_YOUR INSTRUCTIONS_. Every line from the one with "Would merging the" through the end of the entries below should be written out exactly; the pictures should not.

_SOURCE MATERIAL_.

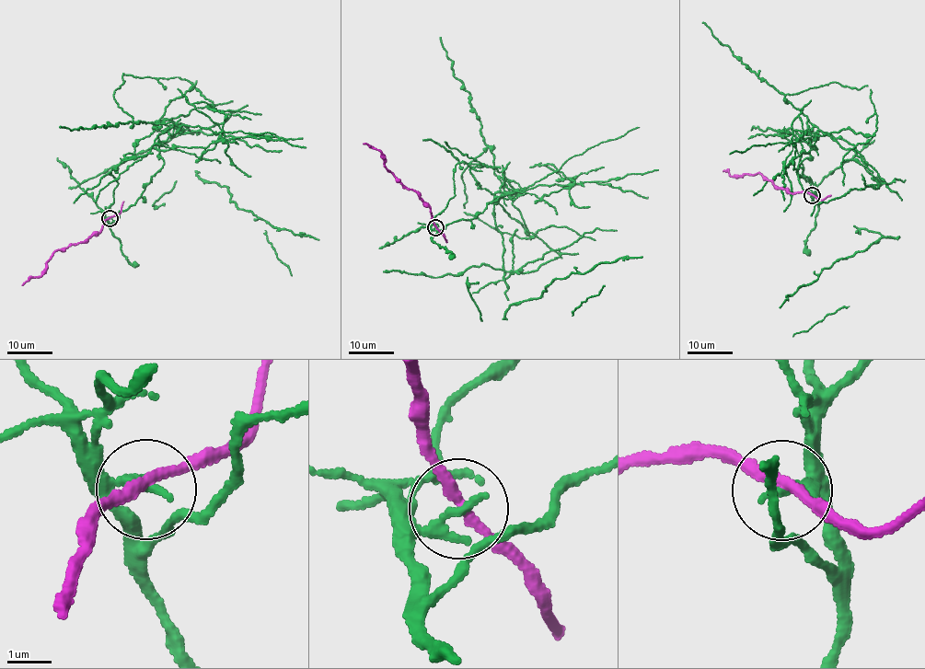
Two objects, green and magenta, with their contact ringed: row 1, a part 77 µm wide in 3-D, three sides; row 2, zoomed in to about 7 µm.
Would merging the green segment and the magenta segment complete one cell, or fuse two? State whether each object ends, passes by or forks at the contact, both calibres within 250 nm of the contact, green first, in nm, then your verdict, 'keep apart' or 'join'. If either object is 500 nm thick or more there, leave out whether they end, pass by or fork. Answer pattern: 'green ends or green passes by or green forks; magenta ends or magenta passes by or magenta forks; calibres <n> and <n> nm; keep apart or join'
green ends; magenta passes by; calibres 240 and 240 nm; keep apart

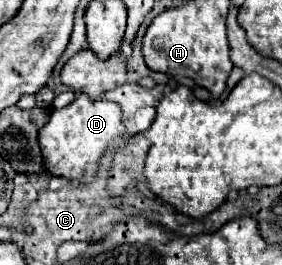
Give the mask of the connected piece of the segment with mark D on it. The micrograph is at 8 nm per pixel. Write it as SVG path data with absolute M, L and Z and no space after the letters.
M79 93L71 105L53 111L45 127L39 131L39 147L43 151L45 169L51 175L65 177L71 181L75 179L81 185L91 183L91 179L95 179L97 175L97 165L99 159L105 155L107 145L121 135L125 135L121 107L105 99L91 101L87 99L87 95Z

_SOLUTION BELOW_.
Would merging the green segment and the magenta segment complete one cell, or fuse two? State whether each object ends, passes by or forks at the contact, both calibres within 250 nm of the contact, green first, in nm, then your verdict, 'keep apart' or 'join'. If either object is 500 nm thick or more there, leave out whether they end, pass by or fork. Answer pattern: 'green ends or green passes by or green forks; magenta ends or magenta passes by or magenta forks; calibres <n> and <n> nm; keep apart or join'
green ends; magenta passes by; calibres 240 and 240 nm; keep apart

Give the mask of the connected piece of the segment with mark D on it. The micrograph is at 8 nm per pixel. Write it as SVG path data with absolute M, L and Z and no space after the letters.
M79 93L71 105L53 111L45 127L39 131L39 147L43 151L45 169L51 175L65 177L71 181L75 179L81 185L91 183L91 179L95 179L97 175L97 165L99 159L105 155L107 145L121 135L125 135L121 107L105 99L91 101L87 99L87 95Z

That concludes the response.